### INSTRUCTION:
Copy the items below, swapping every "crop field" for "farmland" and changing nothing else. Leave the pictures out.

------

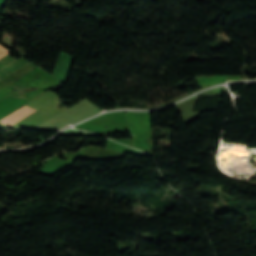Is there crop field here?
<instances>
[{"label": "crop field", "instance_id": "1", "mask_svg": "<svg viewBox=\"0 0 256 256\" xmlns=\"http://www.w3.org/2000/svg\"><path fill=\"white\" fill-rule=\"evenodd\" d=\"M34 111L35 110L23 106L20 109L8 115L7 117L0 120V122L11 127L20 120L24 119L25 117L33 113Z\"/></svg>", "mask_w": 256, "mask_h": 256}, {"label": "crop field", "instance_id": "2", "mask_svg": "<svg viewBox=\"0 0 256 256\" xmlns=\"http://www.w3.org/2000/svg\"><path fill=\"white\" fill-rule=\"evenodd\" d=\"M11 51L7 50L6 48L2 47L0 45V58L4 57L5 55H7L8 53H10Z\"/></svg>", "mask_w": 256, "mask_h": 256}]
</instances>
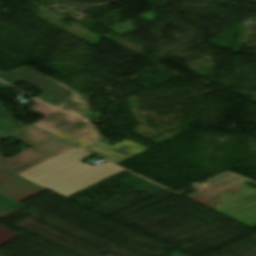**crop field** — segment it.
Returning <instances> with one entry per match:
<instances>
[{"mask_svg":"<svg viewBox=\"0 0 256 256\" xmlns=\"http://www.w3.org/2000/svg\"><path fill=\"white\" fill-rule=\"evenodd\" d=\"M8 137L31 149L7 160L0 156V167L65 197L124 171L108 162L83 164L93 155L32 125L0 141Z\"/></svg>","mask_w":256,"mask_h":256,"instance_id":"1","label":"crop field"},{"mask_svg":"<svg viewBox=\"0 0 256 256\" xmlns=\"http://www.w3.org/2000/svg\"><path fill=\"white\" fill-rule=\"evenodd\" d=\"M245 181L227 173L198 186V192L186 197L255 228L256 195L244 186Z\"/></svg>","mask_w":256,"mask_h":256,"instance_id":"2","label":"crop field"},{"mask_svg":"<svg viewBox=\"0 0 256 256\" xmlns=\"http://www.w3.org/2000/svg\"><path fill=\"white\" fill-rule=\"evenodd\" d=\"M79 147L96 139L86 120L59 111L32 124Z\"/></svg>","mask_w":256,"mask_h":256,"instance_id":"3","label":"crop field"},{"mask_svg":"<svg viewBox=\"0 0 256 256\" xmlns=\"http://www.w3.org/2000/svg\"><path fill=\"white\" fill-rule=\"evenodd\" d=\"M37 73L28 67H23L7 74L0 72V78L10 84L23 80L24 83L46 93L38 99L47 101L51 105L55 104L60 109L74 103L71 96L74 93L64 89L65 87L59 86L41 74L37 75Z\"/></svg>","mask_w":256,"mask_h":256,"instance_id":"4","label":"crop field"},{"mask_svg":"<svg viewBox=\"0 0 256 256\" xmlns=\"http://www.w3.org/2000/svg\"><path fill=\"white\" fill-rule=\"evenodd\" d=\"M84 150L119 164L139 153L146 151L147 149L143 146L124 140L112 146L98 141L84 148Z\"/></svg>","mask_w":256,"mask_h":256,"instance_id":"5","label":"crop field"},{"mask_svg":"<svg viewBox=\"0 0 256 256\" xmlns=\"http://www.w3.org/2000/svg\"><path fill=\"white\" fill-rule=\"evenodd\" d=\"M12 181L8 184L6 182ZM22 182V183H19ZM9 187H12L9 189ZM42 187L22 179L14 174L0 169V194L14 201L40 189ZM7 189L4 192L3 190Z\"/></svg>","mask_w":256,"mask_h":256,"instance_id":"6","label":"crop field"},{"mask_svg":"<svg viewBox=\"0 0 256 256\" xmlns=\"http://www.w3.org/2000/svg\"><path fill=\"white\" fill-rule=\"evenodd\" d=\"M10 87L9 85L0 81V89ZM4 105L0 103V129L11 134L17 130H20L26 126L16 122L11 118L7 111L3 109Z\"/></svg>","mask_w":256,"mask_h":256,"instance_id":"7","label":"crop field"},{"mask_svg":"<svg viewBox=\"0 0 256 256\" xmlns=\"http://www.w3.org/2000/svg\"><path fill=\"white\" fill-rule=\"evenodd\" d=\"M25 206L9 200L0 195V218H4L5 216L23 208Z\"/></svg>","mask_w":256,"mask_h":256,"instance_id":"8","label":"crop field"},{"mask_svg":"<svg viewBox=\"0 0 256 256\" xmlns=\"http://www.w3.org/2000/svg\"><path fill=\"white\" fill-rule=\"evenodd\" d=\"M32 101L38 104L37 107L32 108V111H35V112L41 114L44 117L59 111V110H57V109H55V108H53V107H51V106L41 102V101H38L36 99H34Z\"/></svg>","mask_w":256,"mask_h":256,"instance_id":"9","label":"crop field"},{"mask_svg":"<svg viewBox=\"0 0 256 256\" xmlns=\"http://www.w3.org/2000/svg\"><path fill=\"white\" fill-rule=\"evenodd\" d=\"M64 111L70 113V114H73V115H76V116H80V117H84V118H88L86 116V113L83 109V105L82 104H73L65 109H63Z\"/></svg>","mask_w":256,"mask_h":256,"instance_id":"10","label":"crop field"},{"mask_svg":"<svg viewBox=\"0 0 256 256\" xmlns=\"http://www.w3.org/2000/svg\"><path fill=\"white\" fill-rule=\"evenodd\" d=\"M18 235H20V234L15 233L11 230H8V229L0 226V244L18 236Z\"/></svg>","mask_w":256,"mask_h":256,"instance_id":"11","label":"crop field"},{"mask_svg":"<svg viewBox=\"0 0 256 256\" xmlns=\"http://www.w3.org/2000/svg\"><path fill=\"white\" fill-rule=\"evenodd\" d=\"M6 135H8V134L0 130V137H1V138L4 137V136H6Z\"/></svg>","mask_w":256,"mask_h":256,"instance_id":"12","label":"crop field"}]
</instances>
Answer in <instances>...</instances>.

------

### RESULT FOR THIS TASK:
Is there farmland here?
<instances>
[{"label": "farmland", "instance_id": "1", "mask_svg": "<svg viewBox=\"0 0 256 256\" xmlns=\"http://www.w3.org/2000/svg\"><path fill=\"white\" fill-rule=\"evenodd\" d=\"M34 111L35 110L23 106L20 109L8 115L7 117L0 120V122L11 127L20 120L24 119L25 117L33 113Z\"/></svg>", "mask_w": 256, "mask_h": 256}, {"label": "farmland", "instance_id": "2", "mask_svg": "<svg viewBox=\"0 0 256 256\" xmlns=\"http://www.w3.org/2000/svg\"><path fill=\"white\" fill-rule=\"evenodd\" d=\"M11 51L7 50L6 48L2 47L0 45V58L4 57L5 55H7L8 53H10Z\"/></svg>", "mask_w": 256, "mask_h": 256}]
</instances>
**farmland** — segment it.
Returning <instances> with one entry per match:
<instances>
[{"mask_svg":"<svg viewBox=\"0 0 256 256\" xmlns=\"http://www.w3.org/2000/svg\"><path fill=\"white\" fill-rule=\"evenodd\" d=\"M8 137L31 149L7 160L0 156V167L65 197L124 171L108 162L83 164L93 155L32 125L0 141Z\"/></svg>","mask_w":256,"mask_h":256,"instance_id":"1","label":"farmland"},{"mask_svg":"<svg viewBox=\"0 0 256 256\" xmlns=\"http://www.w3.org/2000/svg\"><path fill=\"white\" fill-rule=\"evenodd\" d=\"M245 181L227 173L198 186V192L186 197L255 228L256 195L244 186Z\"/></svg>","mask_w":256,"mask_h":256,"instance_id":"2","label":"farmland"},{"mask_svg":"<svg viewBox=\"0 0 256 256\" xmlns=\"http://www.w3.org/2000/svg\"><path fill=\"white\" fill-rule=\"evenodd\" d=\"M79 147L96 139L86 120L59 111L32 124Z\"/></svg>","mask_w":256,"mask_h":256,"instance_id":"3","label":"farmland"},{"mask_svg":"<svg viewBox=\"0 0 256 256\" xmlns=\"http://www.w3.org/2000/svg\"><path fill=\"white\" fill-rule=\"evenodd\" d=\"M37 73L28 67H23L7 74L0 72V78L10 84L23 80L24 83L46 93L38 99L47 101L51 105L55 104L60 109L74 103L71 96L74 93L64 89L65 87L59 86L41 74L37 75Z\"/></svg>","mask_w":256,"mask_h":256,"instance_id":"4","label":"farmland"},{"mask_svg":"<svg viewBox=\"0 0 256 256\" xmlns=\"http://www.w3.org/2000/svg\"><path fill=\"white\" fill-rule=\"evenodd\" d=\"M84 150L119 164L139 153L146 151L147 149L143 146L124 140L112 146L98 141L84 148Z\"/></svg>","mask_w":256,"mask_h":256,"instance_id":"5","label":"farmland"},{"mask_svg":"<svg viewBox=\"0 0 256 256\" xmlns=\"http://www.w3.org/2000/svg\"><path fill=\"white\" fill-rule=\"evenodd\" d=\"M12 181L8 184L6 182ZM22 182V183H19ZM9 187H12L9 189ZM42 187L22 179L14 174L0 169V194L14 201L40 189ZM7 189L4 192L3 190Z\"/></svg>","mask_w":256,"mask_h":256,"instance_id":"6","label":"farmland"},{"mask_svg":"<svg viewBox=\"0 0 256 256\" xmlns=\"http://www.w3.org/2000/svg\"><path fill=\"white\" fill-rule=\"evenodd\" d=\"M10 87L9 85L0 81V89ZM4 105L0 103V129L11 134L17 130H20L26 126L16 122L11 118L7 111L3 109Z\"/></svg>","mask_w":256,"mask_h":256,"instance_id":"7","label":"farmland"},{"mask_svg":"<svg viewBox=\"0 0 256 256\" xmlns=\"http://www.w3.org/2000/svg\"><path fill=\"white\" fill-rule=\"evenodd\" d=\"M25 206L9 200L0 195V218H4L5 216L23 208Z\"/></svg>","mask_w":256,"mask_h":256,"instance_id":"8","label":"farmland"},{"mask_svg":"<svg viewBox=\"0 0 256 256\" xmlns=\"http://www.w3.org/2000/svg\"><path fill=\"white\" fill-rule=\"evenodd\" d=\"M32 101L38 104L37 107L32 108V111H35V112L41 114L44 117L59 111V110H57V109H55V108H53V107H51V106L41 102V101H38L36 99H34Z\"/></svg>","mask_w":256,"mask_h":256,"instance_id":"9","label":"farmland"},{"mask_svg":"<svg viewBox=\"0 0 256 256\" xmlns=\"http://www.w3.org/2000/svg\"><path fill=\"white\" fill-rule=\"evenodd\" d=\"M64 111L70 113V114H73V115H76V116H80V117H84V118H88L86 116V113L83 109V105L82 104H73L65 109H63Z\"/></svg>","mask_w":256,"mask_h":256,"instance_id":"10","label":"farmland"},{"mask_svg":"<svg viewBox=\"0 0 256 256\" xmlns=\"http://www.w3.org/2000/svg\"><path fill=\"white\" fill-rule=\"evenodd\" d=\"M18 235H20V234L15 233L11 230H8V229L0 226V244L18 236Z\"/></svg>","mask_w":256,"mask_h":256,"instance_id":"11","label":"farmland"},{"mask_svg":"<svg viewBox=\"0 0 256 256\" xmlns=\"http://www.w3.org/2000/svg\"><path fill=\"white\" fill-rule=\"evenodd\" d=\"M6 135H8V134L0 130V137H1V138L4 137V136H6Z\"/></svg>","mask_w":256,"mask_h":256,"instance_id":"12","label":"farmland"}]
</instances>
Answer in <instances>...</instances>.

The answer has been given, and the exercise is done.